→ **Work request 1**:
Answer these questions from the Vajrasattva teaching.
(a) How far above the head is the lotus visualized?
(b) What color is Vajrasattva said to be?
(c) Which word in the sadhana is changed to "crown"?
→ **Work request 2**: Duplicate the passage of the Vajrasattva teaching starting at "In Vajrasattva, in" and ending at "in your visualization.".

→ **Page excerpt**:

===

In Vajrasattva, in most cases – there’s a lot of different lineages, there’s a lot of different sadhanas and a lot of different ways of doing it. To avoid confusion I’m just going to teach you one way today. It is not the only way. If you have a different way that you already do it, that’s fine. Do it that way if you like it. If you like this better, switch. They all do the same thing. They all have certain components.

Visualize yourself as you. Just ordinary you, just as y’are, but include your channel body: the Uma (the central channel), the two side channels that go in your nostrils and down and join the central channel at the bottom, all the chakras and all the little bitty channels that go through your body and actually extend outside your body about an arm’s breadth. All of these channels, within and without, include that in your visualization.

So you’re sitting there as you, with your channels and above your head – I see a mistake already in the sadhana. If you’re looking at your sadhana, where it says in there “at your heart”, no, it’s above your head here. Not at the heart of oneself but above your crown chakra. So let me actually… I’m going to grab a pen and fix it on my hardcopy.

Nyondo: And we’ll post an update.

Lama Lena: Yes. Changing the word “heart” to “crown”. It’s about a hand span above your head. It’s not touching your head. It’s a rainbow-colored variegated lotus – all the colors of the rainbow, all the colors you’ve ever seen. But it also goes into the infrared and the ultraviolet. A thousand-petaled lotus floats above your head. On it lies the disk of the moon, like a cushion.

Above the disk of the whole moon there hovers a HUNG seed syllable and that HUNG transforms into Vajrasattva in union with his consort, Nyima Karmo. That means “white sun”, the bright white of the sun. For, he is the color of moonlight white and she is the color of sunlight white. In some thangkas there’s a slight, almost pinkish-golden cast to her and a slight blue cast to his white, but they’re both white, like cool white and warm white.

So he is in union, embracing his consort. They’re in sexual union. His penis is in her vagina. Full sexual union. They’re both made of light. They’re not made of flesh. They don’t sweat. Pure light, like in a mirror. You can’t reach into a mirror and pick up a coffee cup in the mirror then drink it. You have to go find what’s reflected. Like in a mirror, just made of light, without substance, they are.

Her name means “unshakable white sun”. His name means “unshakable, uncorruptibleness”. They are adorned with the Sambhogakaya ornaments. This means two necklaces, long and short, which was traditional for kings in the days when these images first arose to be used in this way. It is a significator of great power just as a king has power in a country. They wear a crown. They are draped in multicolor rainbow-colored silks. They have a pictorial. They have all the jewels that signify beauty, wealth and power. Because they are sambhogakaya and all sambhogakaya is decorated in this way. Sometimes the jewels are made of bone but they’re still decorated with the symbols and these symbols refer to the richness, the wealth of jewels and jewelry, the richness of the vitality, the infinitude of it. The power… the power beyond conflict. Not the power to win or lose – beyond winning and losing.

===

→ **Dataset content**:
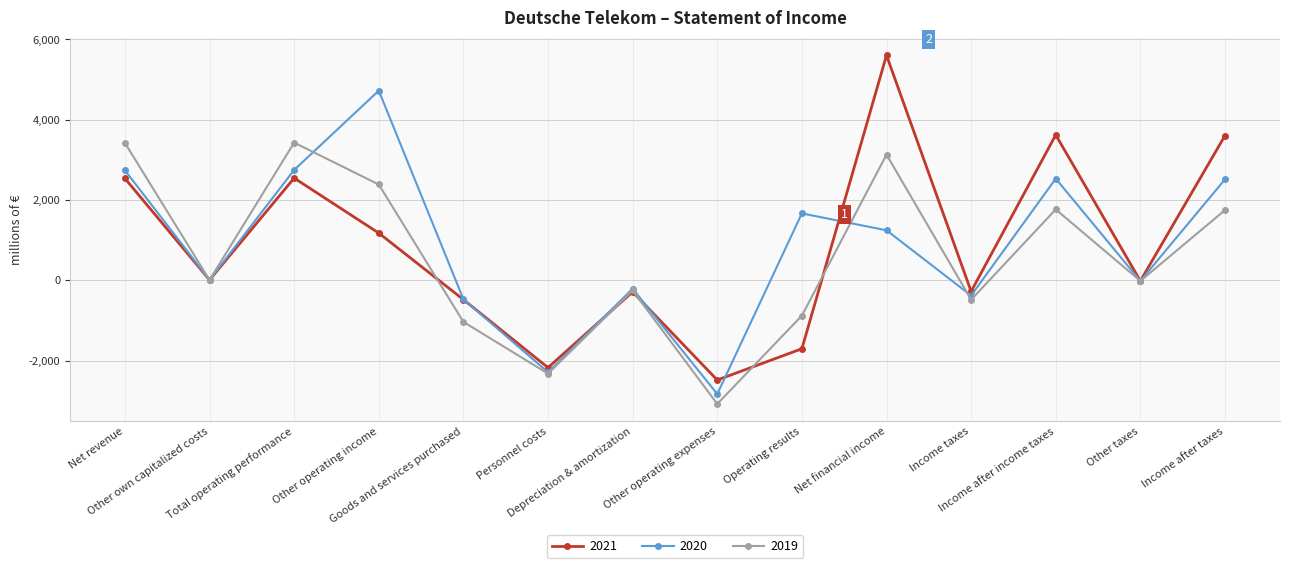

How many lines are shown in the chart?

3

===

→ **Written solution 1**:
(a) About a hand span.
(b) The color of moonlight white.
(c) "Heart".

→ **Written solution 2**:
In Vajrasattva, in most cases – there’s a lot of different lineages, there’s a lot of different sadhanas and a lot of different ways of doing it. To avoid confusion I’m just going to teach you one way today. It is not the only way. If you have a different way that you already do it, that’s fine. Do it that way if you like it. If you like this better, switch. They all do the same thing. They all have certain components.

Visualize yourself as you. Just ordinary you, just as y’are, but include your channel body: the Uma (the central channel), the two side channels that go in your nostrils and down and join the central channel at the bottom, all the chakras and all the little bitty channels that go through your body and actually extend outside your body about an arm’s breadth. All of these channels, within and without, include that in your visualization.